From 1921 to 1924, Murshida Green was also the publisher of the international magazine of the Sufi Movement: “Sufism (A Quarterly Magazine for Seekers after Truth)”. It was the successor to Sufi magazine, which ran from 1915 to 1920. She was succeeded in this role by Mumtaz Armstrong (1925 – 1932) and later Margaret Skinner (1933 – 1939).

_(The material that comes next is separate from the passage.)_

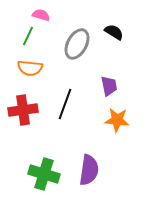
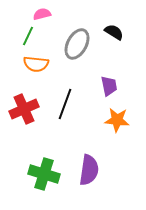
pink semicircle: moved 1 px right, 1 px up; rotated 30 degrees counterclockwise
orange semicircle: moved 6 px right, 4 px up
red cross: moved 1 px right, 1 px up; rotated 16 degrees counterclockwise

Two of her books have been published by the Sufi Movement: “Wings of the World, or the Sufi Message as I see it and” Images of Inayat. From both works you can only conclude that Murshida Saintbury Green has had a great admiration for Murshid and has devoted a great deal of effort to spreading the Message. She continued to do this intensely until her death, despite her chronic health problems. She firmly refused to let her weak health hinder what she considered her mission.
Scott, Dr. Sir, Arthur Bodly (Sheikh)
Born in 1885
Son of Thomas Bodley Scott and Adeline Savory. English Mureed who became a member of the Sufi Order in 1921. He was named Khalif during the summer school of 1921. Was married to Winifred Kate Harrison. Together they had four children.
Skinner, Margaret
London mureed who gave Hazrat Inayat Khan and his family a house at Gordon Square 29 in London. After a conflict in 1920, the rent was canceled and the family moved to France where eventually the legendary community in Suresnes was formed. After a reconciliation with the Khan family, Mrs. Skinner remained active for many years within the Sufi Movement, among others, as a publisher of The Sufi Quarterly.
Williams, Zohra, Mary
First mureed of Hazrat Inayat Khan in England. In 1915, he gave him the opportunity to establish a Khankah at Ladbroke Road 86 in London. Left the Sufi Movement in 1920 after the emergence of Sherifa Goodenough and the theosophical influx into Sufism.